• **HOW TO COMPLETE THIS TASK**
Print exactly the lines below between the line holding "caigamos en los mismos problemas." and the line holding "de sus muñecos", inclusive, and nothing more.

• **Plain-text document sources**
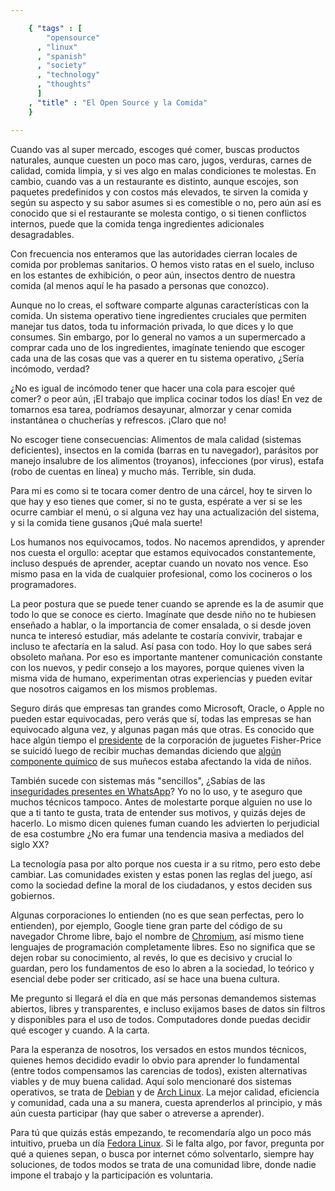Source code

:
 ```yaml
--- 

    { "tags" : [
        "opensource"
      , "linux"
      , "spanish"
      , "society"
      , "technology"
      , "thoughts"
      ]
    , "title" : "El Open Source y la Comida"
    }

--- 
```


Cuando vas al super mercado, escoges qué comer, buscas productos naturales,
aunque cuesten un poco mas caro, jugos, verduras, carnes de calidad,
comida limpia, y si ves algo en malas condiciones te molestas.
En cambio, cuando vas a un restaurante es distinto,
aunque escojes, son paquetes predefinidos y con costos más elevados,
te sirven la comida y según su aspecto y su sabor asumes si es comestible o no,
pero aún así es conocido que si el restaurante se molesta contigo,
o si tienen conflictos internos, puede que la comida tenga
ingredientes adicionales desagradables.

Con frecuencia nos enteramos que las autoridades cierran locales de comida
por problemas sanitarios. O hemos visto ratas en el suelo, incluso
en los estantes de exhibición, o peor aún, insectos dentro de nuestra comida
(al menos aquí le ha pasado a personas que conozco).

Aunque no lo creas, el software comparte algunas características con la comida.
Un sistema operativo tiene ingredientes cruciales que permiten
manejar tus datos, toda tu información privada, lo que dices y lo que consumes.
Sin embargo, por lo general no vamos a un supermercado a comprar cada uno de los
ingredientes, imagínate teniendo que escoger cada una de las cosas que vas a querer
en tu sistema operativo,
¿Sería incómodo, verdad?

¿No es igual de incómodo tener que hacer una cola para escojer qué comer?
o peor aún, ¡El trabajo que implica cocinar todos los días!
En vez de tomarnos esa tarea, podríamos desayunar, almorzar y cenar
comida instantánea o chucherías y refrescos. ¡Claro que no!

No escoger tiene consecuencias: Alimentos de mala calidad (sistemas deficientes),
insectos en la comida (barras en tu navegador), parásitos por manejo insalubre
de los alimentos (troyanos), infecciones (por virus), estafa (robo de cuentas en línea)
y mucho más. Terrible, sin duda.

Para mi es como si te tocara comer dentro de una cárcel,
hoy te sirven lo que hay y eso tienes que comer, si no te gusta,
espérate a ver si se les ocurre cambiar el menú, o si alguna vez
hay una actualización del sistema, y si la comida tiene gusanos
¡Qué mala suerte!

Los humanos nos equivocamos, todos. No nacemos aprendidos,
y aprender nos cuesta el orgullo: aceptar que estamos equivocados
constantemente, incluso después de aprender, aceptar cuando
un novato nos vence. Eso mismo pasa en la vida de cualquier profesional,
como los cocineros o los programadores.

La peor postura que se puede tener cuando se aprende es la de
asumir que todo lo que se conoce es cierto.
Imagínate que desde niño no te hubiesen enseñado
a hablar, o la importancia de comer ensalada,
o si desde joven nunca te interesó estudiar,
más adelante te costaría convivir, trabajar
e incluso te afectaría en la salud. Así pasa con todo.
Hoy lo que sabes será obsoleto mañana. Por eso es importante
mantener comunicación constante con los nuevos, y pedir
consejo a los mayores, porque quienes viven la misma vida de humano,
experimentan otras experiencias y pueden evitar que nosotros
caigamos en los mismos problemas.

Seguro dirás que empresas tan grandes como Microsoft,
Oracle, o Apple no pueden estar equivocadas, pero verás que sí,
todas las empresas se han equivocado alguna vez, y algunas pagan
más que otras. Es conocido que hace algún tiempo el [presidente](http://en.wikipedia.org/wiki/Zhang_Shuhong)
de la corporación de juguetes Fisher-Price se suicidó luego de recibir
muchas demandas diciendo que [algún componente químico](http://en.wikipedia.org/wiki/Lead_paint)
de sus muñecos estaba afectando la vida de niños.

También sucede con sistemas más "sencillos",
¿Sabías de las [inseguridades presentes en WhatsApp](http://fileperms.org/whatsapp-is-broken-really-broken/)?
Yo no lo uso, y te aseguro que muchos técnicos tampoco.
Antes de molestarte porque alguien no use lo que
a ti tanto te gusta, trata de entender sus motivos,
y quizás dejes de hacerlo. Lo mismo dicen quienes
fuman cuando les advierten lo perjudicial de esa costumbre
¿No era fumar una tendencia masiva a mediados del siglo XX?

La tecnología pasa por alto porque nos cuesta ir a su ritmo, pero esto debe cambiar.
Las comunidades existen y estas ponen las reglas del juego, así como la sociedad
define la moral de los ciudadanos, y estos deciden sus gobiernos.

Algunas corporaciones lo entienden (no es que sean perfectas,
pero lo entienden), por ejemplo, Google tiene gran parte del código
de su navegador Chrome libre, bajo el nombre de [Chromium](http://www.chromium.org/),
así mismo tiene lenguajes de programación completamente libres.
Eso no significa que se dejen robar su conocimiento, al revés,
lo que es decisivo y crucial lo guardan, pero los fundamentos de eso
lo abren a la sociedad, lo teórico y esencial debe poder ser criticado,
así se hace una buena cultura.

Me pregunto si llegará el día en que más personas demandemos sistemas
abiertos, libres y transparentes, e incluso exijamos bases de datos sin filtros
y disponibles para el uso de todos. Computadores donde puedas decidir
qué escoger y cuando. A la carta.

Para la esperanza de nosotros, los versados en estos mundos técnicos,
quienes hemos decidido evadir lo obvio para aprender lo fundamental
(entre todos compensamos las carencias de todos), existen alternativas
viables y de muy buena calidad. Aquí solo mencionaré dos sistemas operativos,
se trata de [Debian](http://debian.org/) y de [Arch Linux](http://archlinux.org/).
La mejor calidad, eficiencia y comunidad, cada una a su manera, cuesta aprenderlos
al principio, y más aún cuesta participar (hay que saber o atreverse a aprender).

Para tú que quizás estás empezando, te recomendaría algo un poco más intuitivo,
prueba un día [Fedora Linux](http://fedoraproject.org). Si le falta algo, por favor, pregunta por qué
a quienes sepan, o busca por internet cómo solventarlo, siempre hay soluciones,
de todos modos se trata de una comunidad libre, donde nadie impone el trabajo
y la participación es voluntaria.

• **SOLUTION TO THE PROBLEM**
caigamos en los mismos problemas.

Seguro dirás que empresas tan grandes como Microsoft,
Oracle, o Apple no pueden estar equivocadas, pero verás que sí,
todas las empresas se han equivocado alguna vez, y algunas pagan
más que otras. Es conocido que hace algún tiempo el [presidente](http://en.wikipedia.org/wiki/Zhang_Shuhong)
de la corporación de juguetes Fisher-Price se suicidó luego de recibir
muchas demandas diciendo que [algún componente químico](http://en.wikipedia.org/wiki/Lead_paint)
de sus muñecos estaba afectando la vida de niños.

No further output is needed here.